Long-term, experts believe CVID isn’t one disease. It’s a group. Genomic testing is already splitting patients into subtypes. One might respond to biologics. Another might need a different approach. Within five years, treatment could be tailored, not one-size-fits-all.
Living With CVID
Life expectancy has doubled since the 1980s. Before immunoglobulin therapy, median survival was 33 years. Today? 59 years. And rising. With consistent treatment, many live into their 70s.
But it’s not easy. Chronic fatigue hits 74% of patients. Weight loss? 48%. Many struggle to gain weight, even eating high-calorie diets. It’s not laziness. It’s inflammation. It’s gut damage.
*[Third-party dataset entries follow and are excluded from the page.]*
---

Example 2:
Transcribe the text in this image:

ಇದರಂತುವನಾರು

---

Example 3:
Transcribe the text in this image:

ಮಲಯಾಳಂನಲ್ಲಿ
It’s the constant toll of a body fighting a war no one else can see.
Support matters. The Immune Deficiency Foundation runs 200+ local groups and hosts annual conferences with 2,500+ attendees. Talking to others who get it? That’s medicine too.
Key Takeaways
- CVID is a genetic disorder causing low antibodies, not just low immunity.
- Diagnosis takes years on average-demand IgG, IgA, and vaccine response tests if you have recurrent infections.
- Immunoglobulin replacement (IVIG or SCIG) is life-saving and must be maintained long-term.
- Autoimmune diseases, gut infections, and lymphoma are common complications-not side effects.
- SCIG at home is often better tolerated and more convenient than clinic-based IVIG.
- Cost and plasma shortages threaten global access. Advocacy and awareness are critical.
Is CVID the same as having low IgG?
No. Many people have mildly low IgG without symptoms. CVID requires low IgG plus low IgA, poor vaccine response, and recurrent infections. It’s not just a number-it’s a pattern of illness and immune failure.
Can you outgrow CVID?
No. CVID is a lifelong condition. It’s not like a childhood allergy that fades. Once diagnosed, immunoglobulin therapy is needed indefinitely. Stopping treatment leads to rapid return of infections and complications.
Do vaccines work for people with CVID?
Most don’t. Because your B cells can’t respond, vaccines like flu, pneumococcal, or tetanus won’t trigger lasting protection. That’s why immunoglobulin therapy is essential-it gives you the antibodies your body can’t make. Live vaccines (like MMR or varicella) are also dangerous and avoided.
Is CVID hereditary?
Sometimes. About 10-20% of cases have a family history. But most have no known relatives with it. Even when genes are involved, inheritance isn’t simple. It’s not like cystic fibrosis-it’s complex, with multiple genes and environmental triggers playing a role.
Can you get CVID from an infection?
No. CVID is not caused by viruses, bacteria, or environmental exposure. It’s a genetic disorder of B cell development. You’re born with the tendency-it just takes years for symptoms to appear. It’s not contagious.
Next Steps if You Suspect CVID
- See an immunologist-not a general allergist or GP. They’re trained to recognize patterns.
- Ask for serum immunoglobulin levels (IgG, IgA, IgM) and vaccine response tests.
- Keep a detailed infection log: type, frequency, antibiotics used, hospitalizations.
- Join a patient registry (like the Immune Deficiency Foundation) to connect with experts and research.
- Start learning about SCIG. Many find it gives back control of their life.